Where most businesses have focused on relational databases to track transactions and inventory, they increasingly need to take in and parse “extreme” unstructured data — video from YouTube or surveillance cameras, audio from customer support calls, text feeds from Twitter and Facebook, and sensor data from factory equipment. It’s a big problem in terms of volume; the last I heard, users uploaded 48 hours of video to YouTube every minute. And it’s a big problem to analyze all that data.
HP is certainly not alone in attacking it. IBM and Oracle, as well as virtually every big software vendor, tout big data plans — most incorporating the popular Hadoop framework for handling distributed data. Ditto the younger pure-play Hadoop companies like Cloudera.

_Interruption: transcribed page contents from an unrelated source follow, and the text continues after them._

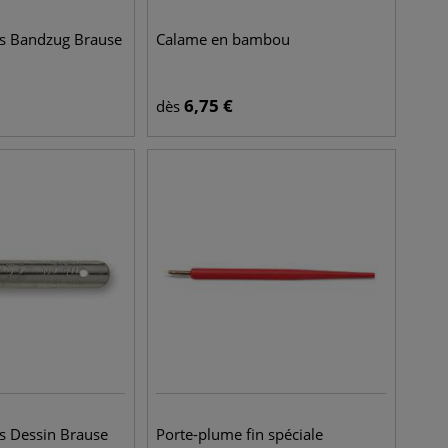
es Bandzug Brause
Calame en bambou
6,75
€
dès
s Dessin Brause
Porte-plume fin spéciale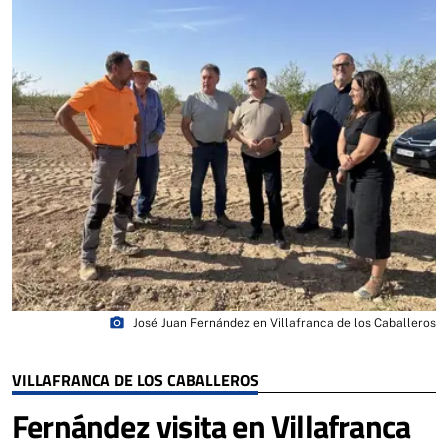
photo_camera
José Juan Fernández en Villafranca de los Caballeros
VILLAFRANCA DE LOS CABALLEROS
Fernández visita en Villafranca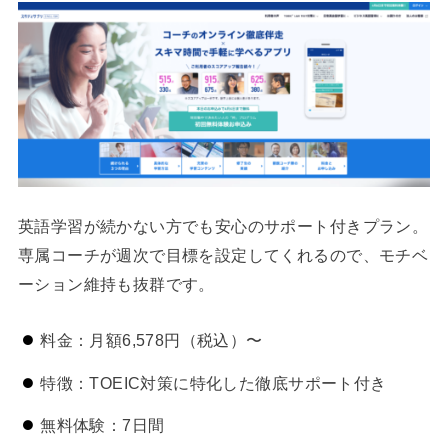
英語学習が続かない方でも安心のサポート付きプラン。
専属コーチが週次で目標を設定してくれるので、モチベ
ーション維持も抜群です。
料金：月額6,578円（税込）〜
特徴：TOEIC対策に特化した徹底サポート付き
無料体験：7日間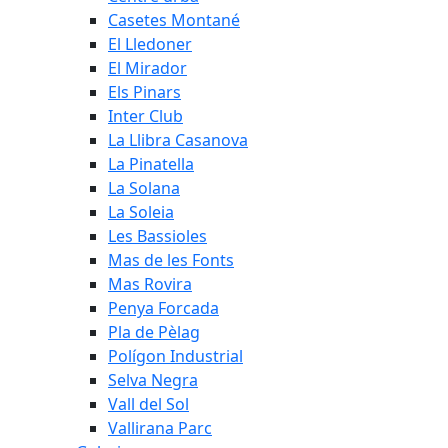
Casetes Montané
El Lledoner
El Mirador
Els Pinars
Inter Club
La Llibra Casanova
La Pinatella
La Solana
La Soleia
Les Bassioles
Mas de les Fonts
Mas Rovira
Penya Forcada
Pla de Pèlag
Polígon Industrial
Selva Negra
Vall del Sol
Vallirana Parc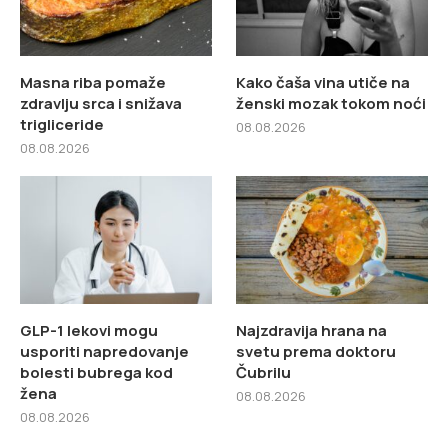
Masna riba pomaže
Kako čaša vina utiče na
zdravlju srca i snižava
ženski mozak tokom noći
trigliceride
08.08.2026
08.08.2026
GLP-1 lekovi mogu
Najzdravija hrana na
usporiti napredovanje
svetu prema doktoru
bolesti bubrega kod
Čubrilu
žena
08.08.2026
08.08.2026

But, Nicole Egan, chief marketing officer for HPs’ new information business management group, said the problem is bigger than Hadoop. She said people try to put Hadoop and MapReduce pieces together to solve these problems but find limited success. The problem is, “at its heart, that technology can’t understand what’s in the content. It tries to count the number of times a word is used as a proxy for meaning. You need more than that,” she said.
She argues that Autonomy — which HP just bought for $10.2 billion — has thousands of patented algorithms that make its software smarter. It “gets” the context of the data. That, plus Vertica’s data warehousing and analytics, gives HP a leg up in big data, Egan maintained.
There are many potential applications. Consumer product companies want to track sales and consumer behavior both online and in stores. For that, they need to monitor social networks for comments, in-store video cameras for shoppers’ reactions, and customer support or service calls.
A convenience store chain wants to troll Twitter and Facebook to see when a flash mob might erupt. Then it wants to use security and surveillance cameras to watch the flash mob in progress. The goal is to analyze what impact the flash mob has on store sales.
Idol 10 will be available Dec. 1 to run on all standard hardware, although the plan over time is to optimize it for HP hardware, Egan said.
All these big data offerings are hugely ambitious in scope and talk a big game. What’s not clear yet is how well these promised offerings actually work in the field.